バイリンガルの人もいないし、お金を払っているクライアントもいません。
ジレンマ 2: 通訳がヘタクソでも、クレームが入りにくい
IR通訳者になって、つくづく学んだこと。それは
問題が発覚しないからといって、問題が存在しないとは限らないということ。
むしろ、実は問題が存在するのに、それが発覚しないという意味で、問題はより深刻だとも言えます。
証券会社のみなさま。
IRミーティング終了後、通訳者は「問題無く終了しました」と言ってくるでしょう。
そして、投資家・企業から通訳に関するクレームが入らないからといって、通訳に問題がなかったとは限らないんです。

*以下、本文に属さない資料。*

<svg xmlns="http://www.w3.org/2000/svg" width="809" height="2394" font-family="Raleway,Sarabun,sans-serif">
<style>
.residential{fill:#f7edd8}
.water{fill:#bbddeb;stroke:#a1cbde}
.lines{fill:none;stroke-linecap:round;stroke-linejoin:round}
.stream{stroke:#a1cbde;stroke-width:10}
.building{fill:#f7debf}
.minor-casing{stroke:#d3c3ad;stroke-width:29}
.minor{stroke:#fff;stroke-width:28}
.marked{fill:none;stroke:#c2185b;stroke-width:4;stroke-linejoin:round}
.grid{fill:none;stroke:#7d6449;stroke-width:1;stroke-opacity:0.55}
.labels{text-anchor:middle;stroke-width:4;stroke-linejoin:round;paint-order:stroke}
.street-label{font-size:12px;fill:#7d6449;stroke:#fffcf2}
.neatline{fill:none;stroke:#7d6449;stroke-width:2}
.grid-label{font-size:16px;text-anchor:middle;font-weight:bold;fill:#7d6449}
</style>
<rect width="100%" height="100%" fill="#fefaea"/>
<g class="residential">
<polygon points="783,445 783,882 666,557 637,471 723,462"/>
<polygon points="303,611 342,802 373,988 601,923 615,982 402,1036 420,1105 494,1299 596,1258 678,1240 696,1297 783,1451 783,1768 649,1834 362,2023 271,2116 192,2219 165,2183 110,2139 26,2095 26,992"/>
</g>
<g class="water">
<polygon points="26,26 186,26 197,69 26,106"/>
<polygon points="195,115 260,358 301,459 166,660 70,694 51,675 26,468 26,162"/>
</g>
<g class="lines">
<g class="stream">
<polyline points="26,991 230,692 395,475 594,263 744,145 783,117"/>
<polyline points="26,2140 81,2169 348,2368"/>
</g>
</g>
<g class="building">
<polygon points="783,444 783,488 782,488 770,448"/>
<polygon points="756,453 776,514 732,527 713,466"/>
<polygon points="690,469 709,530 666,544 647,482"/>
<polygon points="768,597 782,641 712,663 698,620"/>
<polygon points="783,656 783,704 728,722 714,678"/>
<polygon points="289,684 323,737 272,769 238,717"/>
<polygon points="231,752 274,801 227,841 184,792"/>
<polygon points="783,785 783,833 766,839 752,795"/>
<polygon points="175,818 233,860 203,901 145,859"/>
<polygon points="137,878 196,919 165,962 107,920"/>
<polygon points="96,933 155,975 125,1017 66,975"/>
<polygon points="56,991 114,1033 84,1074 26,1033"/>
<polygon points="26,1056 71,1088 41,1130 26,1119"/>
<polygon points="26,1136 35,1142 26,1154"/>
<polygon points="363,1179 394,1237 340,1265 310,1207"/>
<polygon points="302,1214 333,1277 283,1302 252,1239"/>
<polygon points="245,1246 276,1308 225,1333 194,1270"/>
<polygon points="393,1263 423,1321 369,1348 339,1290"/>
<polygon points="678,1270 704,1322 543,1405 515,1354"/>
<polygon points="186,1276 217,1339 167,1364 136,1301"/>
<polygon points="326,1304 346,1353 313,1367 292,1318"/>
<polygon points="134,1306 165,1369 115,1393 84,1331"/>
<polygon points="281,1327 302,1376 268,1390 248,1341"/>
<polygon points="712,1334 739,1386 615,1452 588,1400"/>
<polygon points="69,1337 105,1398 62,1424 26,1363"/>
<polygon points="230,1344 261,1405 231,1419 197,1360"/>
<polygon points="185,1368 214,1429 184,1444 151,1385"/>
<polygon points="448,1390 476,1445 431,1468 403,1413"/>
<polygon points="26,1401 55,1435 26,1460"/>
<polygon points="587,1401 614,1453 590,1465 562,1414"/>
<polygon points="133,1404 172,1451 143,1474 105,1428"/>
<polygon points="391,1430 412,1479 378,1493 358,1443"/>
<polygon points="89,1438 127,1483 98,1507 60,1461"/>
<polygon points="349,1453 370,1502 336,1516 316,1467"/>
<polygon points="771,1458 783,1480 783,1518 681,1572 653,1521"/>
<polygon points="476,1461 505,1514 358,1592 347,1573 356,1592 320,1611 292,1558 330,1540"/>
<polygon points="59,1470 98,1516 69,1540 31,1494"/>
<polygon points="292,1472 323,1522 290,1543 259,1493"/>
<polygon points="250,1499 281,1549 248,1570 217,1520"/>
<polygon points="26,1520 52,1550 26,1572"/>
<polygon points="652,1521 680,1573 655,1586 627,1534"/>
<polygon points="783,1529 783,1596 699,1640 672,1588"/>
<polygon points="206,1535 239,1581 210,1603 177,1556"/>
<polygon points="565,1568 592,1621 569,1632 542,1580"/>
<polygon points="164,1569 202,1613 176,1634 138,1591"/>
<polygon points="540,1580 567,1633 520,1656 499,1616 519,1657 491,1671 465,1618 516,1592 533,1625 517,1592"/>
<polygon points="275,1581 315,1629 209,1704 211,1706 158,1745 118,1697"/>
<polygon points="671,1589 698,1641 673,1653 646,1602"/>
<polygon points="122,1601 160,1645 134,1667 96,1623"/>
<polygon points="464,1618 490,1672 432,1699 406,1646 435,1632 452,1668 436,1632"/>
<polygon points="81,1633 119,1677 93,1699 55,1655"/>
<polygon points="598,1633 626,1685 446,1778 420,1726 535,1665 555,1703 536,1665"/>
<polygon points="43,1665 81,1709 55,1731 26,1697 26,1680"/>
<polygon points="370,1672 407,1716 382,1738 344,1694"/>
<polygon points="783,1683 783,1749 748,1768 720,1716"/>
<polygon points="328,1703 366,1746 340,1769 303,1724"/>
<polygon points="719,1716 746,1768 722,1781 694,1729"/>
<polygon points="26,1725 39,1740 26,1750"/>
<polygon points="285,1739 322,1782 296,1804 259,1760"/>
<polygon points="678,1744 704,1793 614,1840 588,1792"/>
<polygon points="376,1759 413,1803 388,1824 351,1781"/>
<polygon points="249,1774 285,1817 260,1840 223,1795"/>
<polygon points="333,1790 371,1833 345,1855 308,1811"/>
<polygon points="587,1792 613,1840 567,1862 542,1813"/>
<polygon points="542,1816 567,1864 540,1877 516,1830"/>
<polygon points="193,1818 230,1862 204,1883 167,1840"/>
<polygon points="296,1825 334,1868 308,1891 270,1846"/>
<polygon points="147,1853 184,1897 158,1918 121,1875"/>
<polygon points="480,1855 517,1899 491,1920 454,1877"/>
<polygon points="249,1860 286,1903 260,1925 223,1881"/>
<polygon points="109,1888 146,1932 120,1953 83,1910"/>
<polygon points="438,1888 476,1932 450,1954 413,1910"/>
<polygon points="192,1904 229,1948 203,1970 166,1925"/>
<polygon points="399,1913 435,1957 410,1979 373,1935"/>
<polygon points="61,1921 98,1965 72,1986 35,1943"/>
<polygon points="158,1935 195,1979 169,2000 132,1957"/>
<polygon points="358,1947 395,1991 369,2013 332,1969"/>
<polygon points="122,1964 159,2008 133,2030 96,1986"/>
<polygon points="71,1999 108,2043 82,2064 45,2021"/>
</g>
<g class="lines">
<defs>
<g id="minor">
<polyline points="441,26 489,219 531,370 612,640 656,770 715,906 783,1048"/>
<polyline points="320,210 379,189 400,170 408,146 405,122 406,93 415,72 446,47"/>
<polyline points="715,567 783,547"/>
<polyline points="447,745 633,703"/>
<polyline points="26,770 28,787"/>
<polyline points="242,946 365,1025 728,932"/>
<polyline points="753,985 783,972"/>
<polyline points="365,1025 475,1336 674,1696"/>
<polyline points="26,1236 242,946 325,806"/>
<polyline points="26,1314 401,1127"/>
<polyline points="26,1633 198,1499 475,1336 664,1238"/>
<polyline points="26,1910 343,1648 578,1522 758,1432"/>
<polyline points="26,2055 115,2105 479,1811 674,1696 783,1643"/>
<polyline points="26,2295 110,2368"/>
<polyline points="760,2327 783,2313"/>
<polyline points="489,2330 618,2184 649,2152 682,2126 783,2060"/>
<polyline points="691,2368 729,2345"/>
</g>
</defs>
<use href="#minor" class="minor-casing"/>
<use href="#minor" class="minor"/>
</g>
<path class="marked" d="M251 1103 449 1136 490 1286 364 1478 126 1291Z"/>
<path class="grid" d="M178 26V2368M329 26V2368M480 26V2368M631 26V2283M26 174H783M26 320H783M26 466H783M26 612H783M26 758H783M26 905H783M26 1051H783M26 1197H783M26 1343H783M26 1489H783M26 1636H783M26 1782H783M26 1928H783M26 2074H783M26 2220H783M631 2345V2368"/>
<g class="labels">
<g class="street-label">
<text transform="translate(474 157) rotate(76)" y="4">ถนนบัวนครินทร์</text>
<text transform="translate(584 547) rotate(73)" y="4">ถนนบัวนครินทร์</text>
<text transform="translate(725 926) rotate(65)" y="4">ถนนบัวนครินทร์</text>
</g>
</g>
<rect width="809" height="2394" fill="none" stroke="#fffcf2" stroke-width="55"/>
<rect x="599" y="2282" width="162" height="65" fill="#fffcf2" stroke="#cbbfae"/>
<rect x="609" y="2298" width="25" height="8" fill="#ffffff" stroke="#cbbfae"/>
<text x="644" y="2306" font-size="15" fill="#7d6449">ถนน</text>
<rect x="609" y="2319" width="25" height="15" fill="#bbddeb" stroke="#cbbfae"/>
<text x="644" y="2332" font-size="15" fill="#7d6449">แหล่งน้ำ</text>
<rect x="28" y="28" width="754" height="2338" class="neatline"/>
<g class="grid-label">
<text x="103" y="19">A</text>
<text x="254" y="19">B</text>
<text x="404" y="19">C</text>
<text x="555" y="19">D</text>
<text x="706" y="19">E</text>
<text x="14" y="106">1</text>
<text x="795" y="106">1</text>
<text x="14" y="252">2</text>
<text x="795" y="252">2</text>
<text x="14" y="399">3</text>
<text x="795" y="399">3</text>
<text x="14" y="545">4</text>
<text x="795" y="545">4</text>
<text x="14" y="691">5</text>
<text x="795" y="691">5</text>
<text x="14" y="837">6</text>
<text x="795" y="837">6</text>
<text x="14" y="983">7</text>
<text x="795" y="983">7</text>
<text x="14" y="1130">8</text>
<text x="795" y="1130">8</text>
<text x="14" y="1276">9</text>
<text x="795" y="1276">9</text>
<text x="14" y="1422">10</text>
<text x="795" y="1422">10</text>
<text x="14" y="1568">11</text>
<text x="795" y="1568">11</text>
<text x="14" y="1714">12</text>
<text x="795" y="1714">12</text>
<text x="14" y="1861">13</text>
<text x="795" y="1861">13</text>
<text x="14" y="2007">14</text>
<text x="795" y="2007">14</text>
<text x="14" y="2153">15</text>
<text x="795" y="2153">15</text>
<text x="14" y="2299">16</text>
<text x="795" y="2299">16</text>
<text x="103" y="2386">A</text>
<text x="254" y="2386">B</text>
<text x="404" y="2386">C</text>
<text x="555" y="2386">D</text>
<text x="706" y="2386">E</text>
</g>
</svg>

投資家・企業が分かり合えておらず、今後の株の売買が減る可能性があります。
これが、我らが愛しのIR通訳。
1.ブラックボックス化しちゃってて、
2.ヘタクソでもクレームが入りにくい
分野で、ハイ・クオリティのIR通訳を売る、という、
まるでエスキモーにガリガリ君を売るような商売をしているのが我々IRISです。
当然、勝算があってやっているわけで、それについてはいつか書いてみるかもしれません。。。
今回はIR通訳に特化したお話でしたが、確かにそうですよね、、、
質について評価されない(にくい)のに技を磨くのは高い職業意識(と、対象に対する専門知識)が必要ですよね。
まだ訓練もきちんと始められていない私ですが、IR関連の知識は積み上げているつもりです(!)。
引き続き色んな発信を楽しみにしています。
IRの分野では、企業側のIR担当者の英語レベルが徐々に上がってきています。
それは、一見IR通訳業界にとってNegativeなこと(通訳者不要になってしまうので)ですが、我々のようなハイ・クオリティの通訳を追及するエージェントにとっては、「他エージェントとの差を実感していただける」という意味で、非常な追い風だと思っています。
lightpurpleさんの合流をお待ちしています!またオフィスにも遊びに来てくださいね。